As I’ve gotten older I’ve spent much time contemplating my own history, and my actions. I’ve no doubt been callous in the past. It is my genuine hope that I have never been cruel, and yet the condition is subjective, and I am entirely aware that I’ve made plenty of mistakes. At the minimum, many times, I could have done far better. I could have been better.
I am, as we are each of us, a work in progress. Realizing that one has made mistakes and then taking steps to learn from them seems to be a core tenet of both maturity and responsibility. To be a better version of myself from one day to the next has been and continues to be my goal since I exited the so-called indestructibility of youth. Nobility has become a priority. I believe that if we all sought nobility in character and mind, our troubled reality would be far less so.
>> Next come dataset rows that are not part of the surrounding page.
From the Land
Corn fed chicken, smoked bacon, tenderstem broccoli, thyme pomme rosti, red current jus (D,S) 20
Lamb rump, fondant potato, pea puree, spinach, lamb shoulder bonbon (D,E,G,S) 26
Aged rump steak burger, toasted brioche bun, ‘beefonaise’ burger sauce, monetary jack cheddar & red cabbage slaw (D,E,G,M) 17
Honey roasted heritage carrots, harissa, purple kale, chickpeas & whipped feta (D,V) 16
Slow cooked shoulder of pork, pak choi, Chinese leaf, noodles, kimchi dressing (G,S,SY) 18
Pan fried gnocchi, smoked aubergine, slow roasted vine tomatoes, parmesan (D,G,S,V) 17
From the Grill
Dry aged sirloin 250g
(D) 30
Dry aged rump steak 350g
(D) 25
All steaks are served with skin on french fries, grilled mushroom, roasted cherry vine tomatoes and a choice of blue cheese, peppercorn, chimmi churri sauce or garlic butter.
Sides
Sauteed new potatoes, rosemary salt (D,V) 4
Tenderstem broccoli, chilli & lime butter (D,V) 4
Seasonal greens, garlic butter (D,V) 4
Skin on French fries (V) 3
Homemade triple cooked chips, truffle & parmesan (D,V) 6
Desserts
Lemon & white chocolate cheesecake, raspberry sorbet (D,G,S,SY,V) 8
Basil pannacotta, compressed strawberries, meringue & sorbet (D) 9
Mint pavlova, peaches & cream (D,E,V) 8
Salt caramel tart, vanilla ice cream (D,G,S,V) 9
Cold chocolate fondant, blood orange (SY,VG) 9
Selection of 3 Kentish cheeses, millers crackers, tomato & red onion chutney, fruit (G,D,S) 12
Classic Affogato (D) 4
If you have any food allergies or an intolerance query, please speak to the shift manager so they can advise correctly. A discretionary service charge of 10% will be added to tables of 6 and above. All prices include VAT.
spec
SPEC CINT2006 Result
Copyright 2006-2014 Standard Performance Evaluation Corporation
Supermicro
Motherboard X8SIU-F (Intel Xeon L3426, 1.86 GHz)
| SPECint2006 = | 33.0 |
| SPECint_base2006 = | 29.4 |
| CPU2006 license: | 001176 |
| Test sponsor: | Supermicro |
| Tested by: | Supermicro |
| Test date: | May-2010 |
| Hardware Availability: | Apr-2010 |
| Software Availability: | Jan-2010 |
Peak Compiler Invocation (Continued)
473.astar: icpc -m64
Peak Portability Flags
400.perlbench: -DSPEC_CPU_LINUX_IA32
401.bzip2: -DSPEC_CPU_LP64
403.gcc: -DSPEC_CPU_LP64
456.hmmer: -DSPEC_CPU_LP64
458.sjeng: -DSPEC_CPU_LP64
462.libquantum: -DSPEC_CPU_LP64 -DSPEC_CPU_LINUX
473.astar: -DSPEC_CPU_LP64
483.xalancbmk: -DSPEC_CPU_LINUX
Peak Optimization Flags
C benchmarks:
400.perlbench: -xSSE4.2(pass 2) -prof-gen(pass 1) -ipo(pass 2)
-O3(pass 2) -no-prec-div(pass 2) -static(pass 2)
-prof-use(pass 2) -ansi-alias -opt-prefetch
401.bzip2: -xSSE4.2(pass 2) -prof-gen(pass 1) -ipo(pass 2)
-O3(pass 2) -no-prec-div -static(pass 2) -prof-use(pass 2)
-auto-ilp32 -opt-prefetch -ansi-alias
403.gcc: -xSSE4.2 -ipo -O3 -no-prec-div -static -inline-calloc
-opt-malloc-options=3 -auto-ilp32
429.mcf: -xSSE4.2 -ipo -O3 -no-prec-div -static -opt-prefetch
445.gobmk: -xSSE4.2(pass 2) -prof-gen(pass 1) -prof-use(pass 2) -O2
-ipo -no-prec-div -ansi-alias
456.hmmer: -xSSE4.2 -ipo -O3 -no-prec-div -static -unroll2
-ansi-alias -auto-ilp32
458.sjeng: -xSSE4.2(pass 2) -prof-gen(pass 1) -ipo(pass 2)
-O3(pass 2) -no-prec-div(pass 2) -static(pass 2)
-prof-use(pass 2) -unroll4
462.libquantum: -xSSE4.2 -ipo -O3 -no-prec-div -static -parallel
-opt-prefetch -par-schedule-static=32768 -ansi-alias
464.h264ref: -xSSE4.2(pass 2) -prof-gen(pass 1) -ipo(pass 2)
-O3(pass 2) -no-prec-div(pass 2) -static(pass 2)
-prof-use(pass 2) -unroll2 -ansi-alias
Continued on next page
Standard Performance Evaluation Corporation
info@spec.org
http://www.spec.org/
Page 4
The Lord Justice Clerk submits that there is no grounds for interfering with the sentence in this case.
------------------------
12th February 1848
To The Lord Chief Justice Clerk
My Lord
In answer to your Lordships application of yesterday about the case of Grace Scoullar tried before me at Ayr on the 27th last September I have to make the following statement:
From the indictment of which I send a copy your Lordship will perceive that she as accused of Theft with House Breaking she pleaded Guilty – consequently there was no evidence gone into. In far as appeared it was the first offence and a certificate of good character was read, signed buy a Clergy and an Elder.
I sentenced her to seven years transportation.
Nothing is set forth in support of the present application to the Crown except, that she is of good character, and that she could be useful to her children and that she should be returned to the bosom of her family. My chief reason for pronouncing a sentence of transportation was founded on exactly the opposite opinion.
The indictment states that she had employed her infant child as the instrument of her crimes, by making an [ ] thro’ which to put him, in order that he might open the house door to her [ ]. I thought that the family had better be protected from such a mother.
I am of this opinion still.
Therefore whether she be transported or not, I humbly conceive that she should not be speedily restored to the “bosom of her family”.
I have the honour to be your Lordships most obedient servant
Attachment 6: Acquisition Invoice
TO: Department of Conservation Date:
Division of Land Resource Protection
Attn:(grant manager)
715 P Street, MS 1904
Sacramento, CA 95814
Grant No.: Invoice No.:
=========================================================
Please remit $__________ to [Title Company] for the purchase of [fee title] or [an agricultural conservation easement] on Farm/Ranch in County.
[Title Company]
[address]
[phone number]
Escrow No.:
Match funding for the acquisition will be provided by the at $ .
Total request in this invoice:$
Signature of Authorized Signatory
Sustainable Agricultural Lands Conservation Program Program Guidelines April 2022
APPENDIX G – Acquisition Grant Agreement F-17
I watched the very well-made miniseries, Godless (Netflix), this last few weeks. While not unfamiliar moral territory for a Western, the theme of bravery and nobility versus callousness and cruelty was still both fresh and highly relevant. In it, a group of evil, callous and cruel men marauds across New Mexico and it is a group of women who are the pillars of bravery, nobility and virtue. The male protagonists are broken in their own ways, imperfect, and play catch-up the entire time due to circumstance or pride.
As I look at the news cycle, increasingly I find it critical for my fellow males to look inwards. Males, young and old, are in crisis. Women are generally not forcing themselves on aspiring actresses, mailing package bombs to strangers, stalking the hallways of schools shooting children, using chemical weapons on innocents, eradicating species via the attempt to supply the dangerously deluded with ivory snake-oil or threatening the survival of all species with the prospect of nuclear war. Men and women are both capable of callousness and cruelty, and many women are also imperfect, but we men and boys are far more damaging in our expressions of such.
To quote a very stirring and poignant piece written by Michael Ian Black recently: “To be clear, most men will never turn violent. Most men will turn out fine. Most will learn to navigate the deep waters of their feelings without ever engaging in any form of destruction. Most will grow up to be kind. But many will not.”
My brothers, the road to healing starts with being honest with ourselves, recognizing when we need help, reaching out for it without fear of stigma, and finding healthy ways to satisfy our instincts to fight, fornicate, hunt, conquer and howl wildly at the moon.